We introduced the story of 'The magic porridge pot' and we have hot seated the characters and asked them questions about their day. We found an Oxford reading tree book with another version of this story, and this has become a popular choice of book for children to read independently. We separated the story into the beginning, middle and end and talked about the problem and solution in this tale. The children sequenced the story in pairs and used the pictures to retell the story. We made a class story map, focusing on the beginning of the story as this is the part they will write this term. The children were fantastic at suggesting actions and pictures to draw to represent words in the story. The children have now created their own story maps  and have been using these to retell the beginning of the story. 

 

We will innovate the traditional tale of 'The magic porridge pot' with the children choosing their characters and choosing what the girl / boy was doing that morning before they were given the magic pot.  

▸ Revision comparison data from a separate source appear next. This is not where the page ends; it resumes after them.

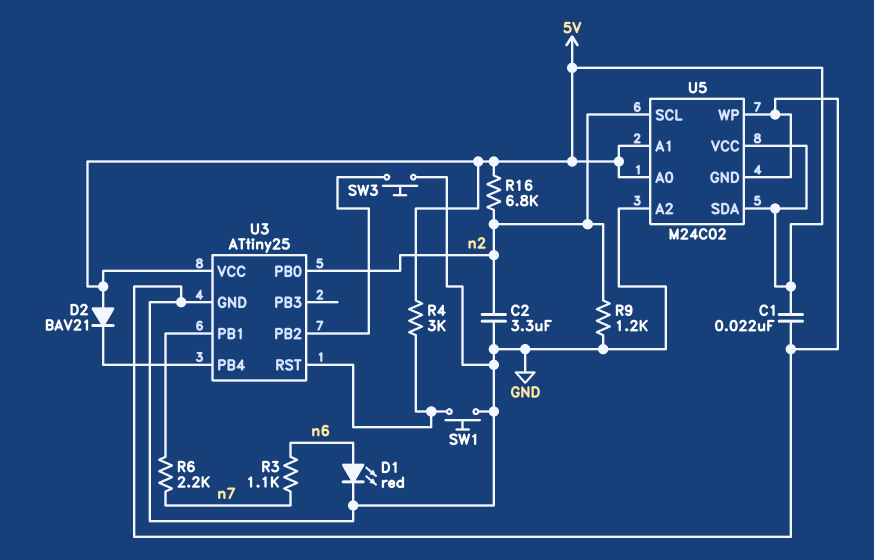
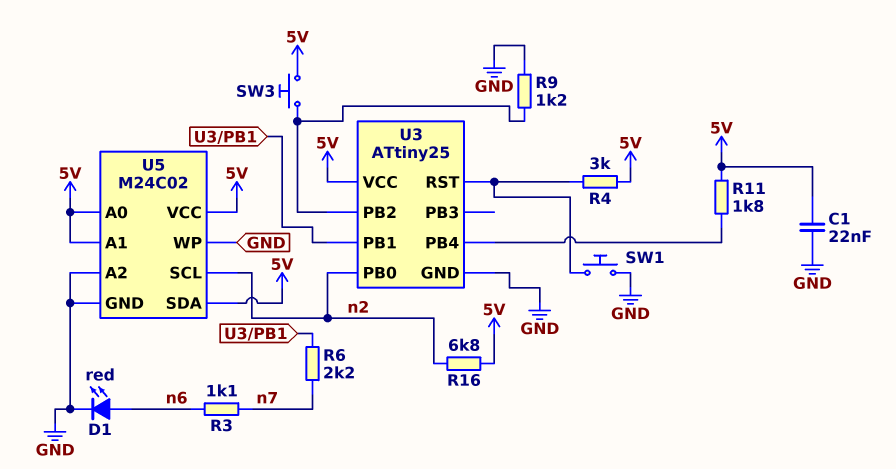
C2: 3.3uF (GND, n2) -> none
D2: diode BAV21 (A 5V, K U3/PB4) -> none
R9: 1.2k (GND, n2) -> 1.2k (GND, U3/PB2)
R11: none -> 1.8k (5V, U3/PB4)
SW3: button (GND, U3/PB2) -> button (5V, U3/PB2)

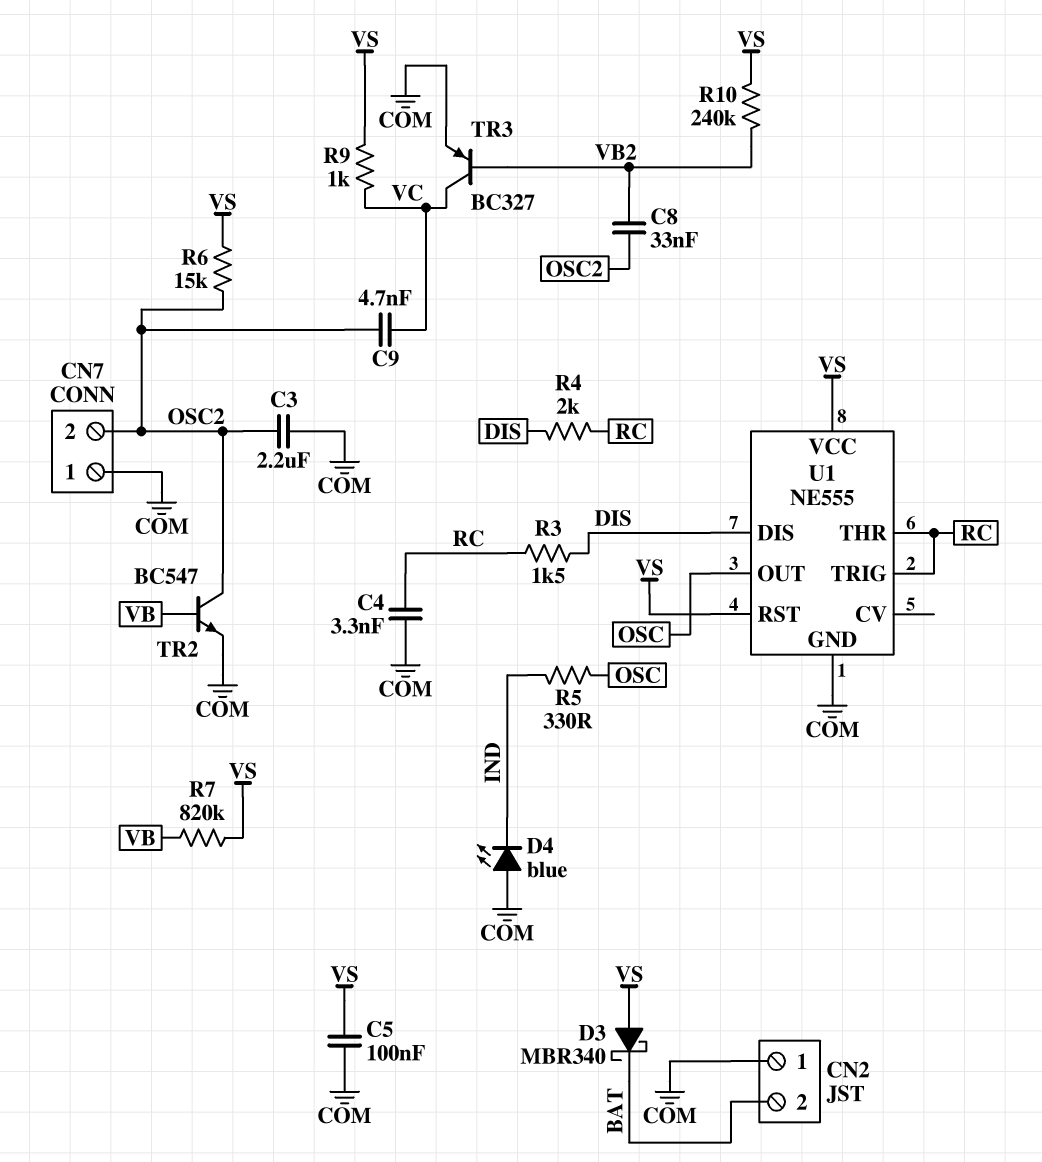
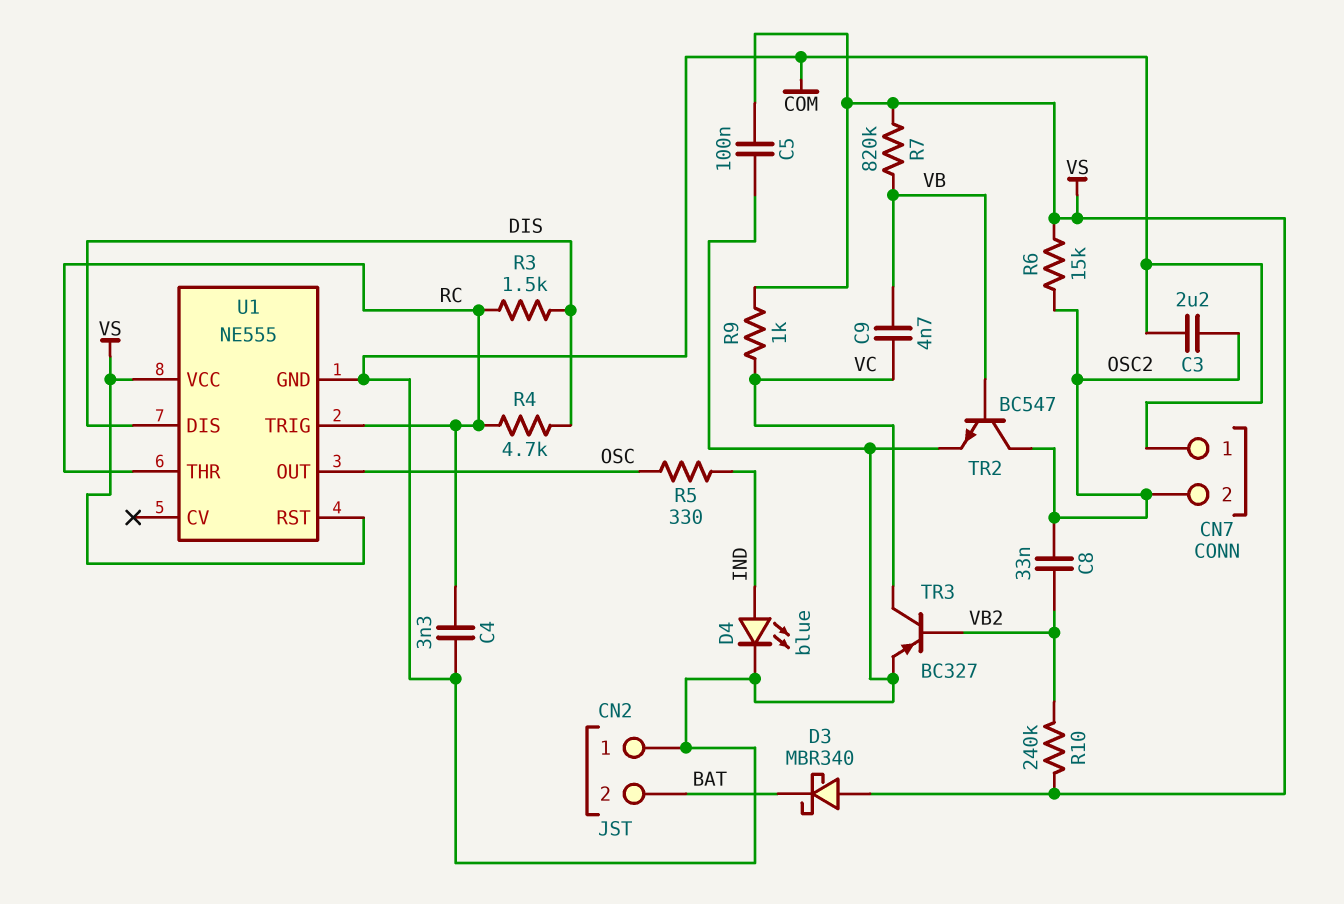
C9: 4.7nF (OSC2, VC) -> 4.7nF (VB, VC)
D4: LED blue (A COM, K IND) -> LED blue (A IND, K COM)
R4: 2k (DIS, RC) -> 4.7k (DIS, RC)

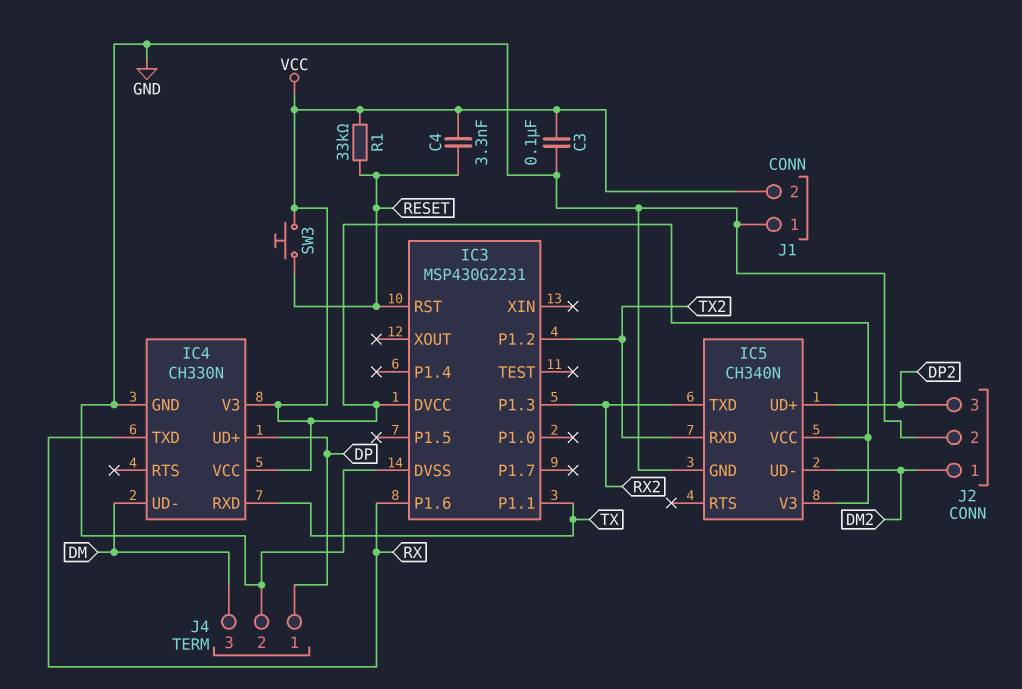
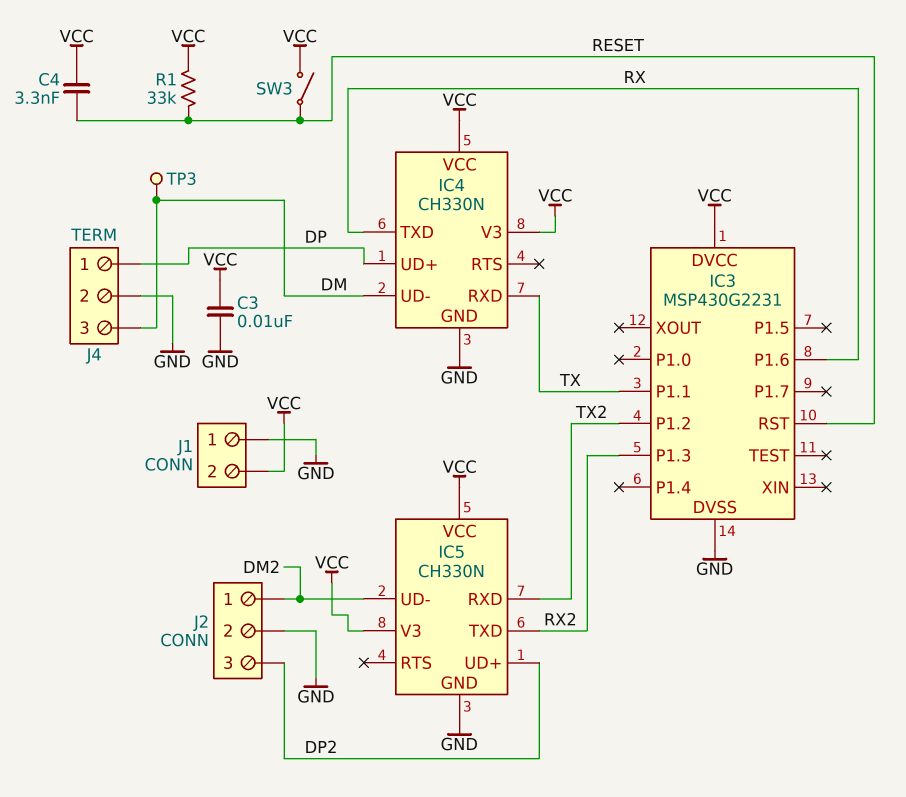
C3: 100nF (GND, VCC) -> 10nF (GND, VCC)
IC5: CH340N -> CH330N
SW3: button (RESET, VCC) -> switch (RESET, VCC)
TP3: none -> test point (DM)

As part of Science week, the children experienced the planetarium and asked Scientist Helen about the dust on the moon and what aliens look like. They learnt that planets orbit the sun, and some planets have rings around them. They learnt that the planets furthest from the sun were the coldest planets. 

 

We posed a  question, and investigated it. Our question was:

Which material works best to make a parachute for the landing module?

 

The children made parachutes from fabric, plastic and paper and we discussed which ones worked best. One child noticed that the larger parachutes worked best. Another child noticed that the parachutes with lighter weights seemed to "fly slower". We concluded that all these materials worked well, but the paper parachutes could get "wet and soggy".

In Maths we have recapped number bonds to ten. We have been practising our daily KIRFs of counting to 100 using a one hundred square, and counting forwards and backwards from different given numbers. Sometimes our Cheeky Monkey toy takes a number or two, and we need to work out which numbers are missing! We are also counting in tens, ensuring we say the 'ty' sound at the end e.g twen-ty, thir-ty. We call them 'cup of tea' numbers to help the children remember this. We continue to work on our numbersense and try our best to apply our knowledge to addition and subtraction. Our common questions are "What we we already know?" "How can we use / apply this?" We will also focus on place value of two-digit numbers this term and through into next term, knowing that 32 is made up of 3 tens and 2 'ones'.